Donna made the decision to look past my behavior in order to see what I needed. Make no mistake, that is the work of grace, the work of God.
Imagine if we learned how to to do this for each other —if our first instinct was not to judge someone for rioting but instead to ask: What need do they have that is going unmet? Could I help meet that need? In our world, asking this question is not a common first impulse, but what if it could be. Because maybe this other person is not really lazy, or criminal, or out to scam the system. Maybe they’re not really a spoiled camp counselor or a thug. Maybe this person is harboring a deeper need, and maybe, it’s up to us to see that.
Back on Food Pantry Sunday, Mike Miller, President of River Bend Food Bank shared this insight with our church. He said, sometimes folks get worried about whether the people who come to food pantries are legitimately in need or whether they’re taking advantage.

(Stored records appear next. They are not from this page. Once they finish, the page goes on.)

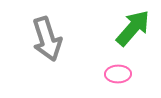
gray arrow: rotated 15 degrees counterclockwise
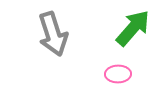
gray arrow: moved 6 px right, 5 px up
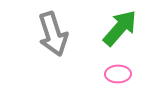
green arrow: moved 13 px left
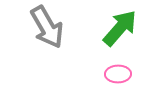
gray arrow: moved 6 px left, 7 px up; rotated 12 degrees counterclockwise
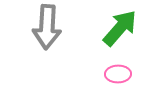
gray arrow: rotated 33 degrees clockwise
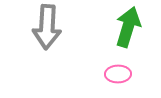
green arrow: moved 8 px right, 1 px up; rotated 24 degrees counterclockwise
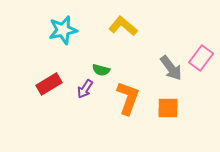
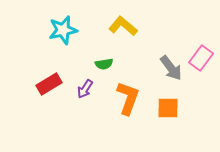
green semicircle: moved 3 px right, 6 px up; rotated 24 degrees counterclockwise
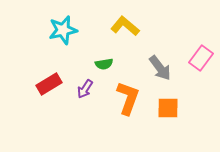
yellow L-shape: moved 2 px right
gray arrow: moved 11 px left
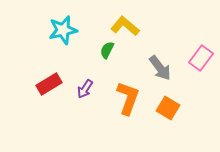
green semicircle: moved 3 px right, 14 px up; rotated 126 degrees clockwise
orange square: rotated 30 degrees clockwise
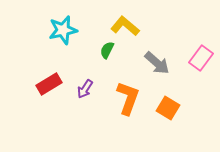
gray arrow: moved 3 px left, 5 px up; rotated 12 degrees counterclockwise
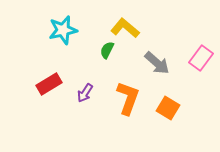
yellow L-shape: moved 2 px down
purple arrow: moved 4 px down
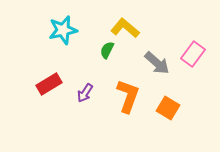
pink rectangle: moved 8 px left, 4 px up
orange L-shape: moved 2 px up
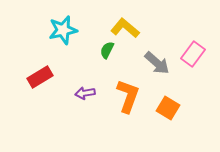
red rectangle: moved 9 px left, 7 px up
purple arrow: rotated 48 degrees clockwise
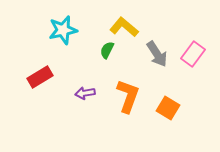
yellow L-shape: moved 1 px left, 1 px up
gray arrow: moved 9 px up; rotated 16 degrees clockwise
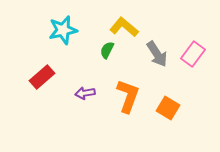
red rectangle: moved 2 px right; rotated 10 degrees counterclockwise
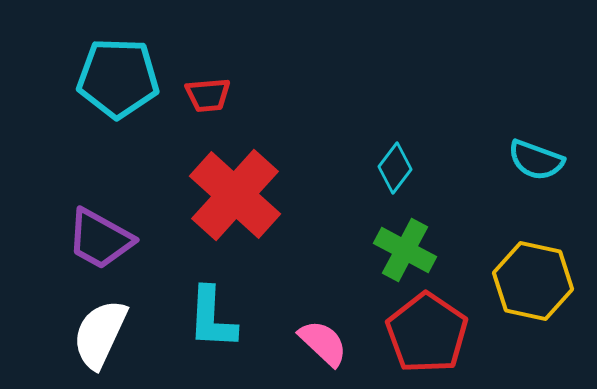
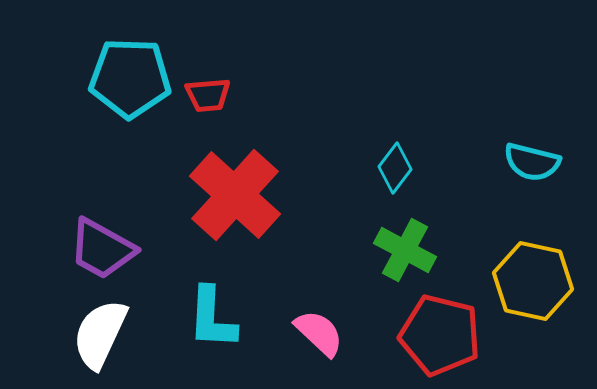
cyan pentagon: moved 12 px right
cyan semicircle: moved 4 px left, 2 px down; rotated 6 degrees counterclockwise
purple trapezoid: moved 2 px right, 10 px down
red pentagon: moved 13 px right, 2 px down; rotated 20 degrees counterclockwise
pink semicircle: moved 4 px left, 10 px up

Well rest assured, after years in this profession, he has developed a test to determine whether someone really needs the food. Goes like this: Did they show up at the food pantry? If so, that’s it. They need the food.
Instead of worrying about somebody else’s deservedness, we could see their need and help address it. The LORD our God will hear our condemning and complaining. God hears our protest and is moved with compassion. God allows her own heart to break. Her tears get mingled with our tears. And when we are on the streets, or in jail, or in the wilderness, Jesus comes into the world to go with us.
“I know what you need,” he says. Here sit down. This is my body. Take and eat. This is the work of grace, the work of God. And you and I know, it could be our work too. Amen.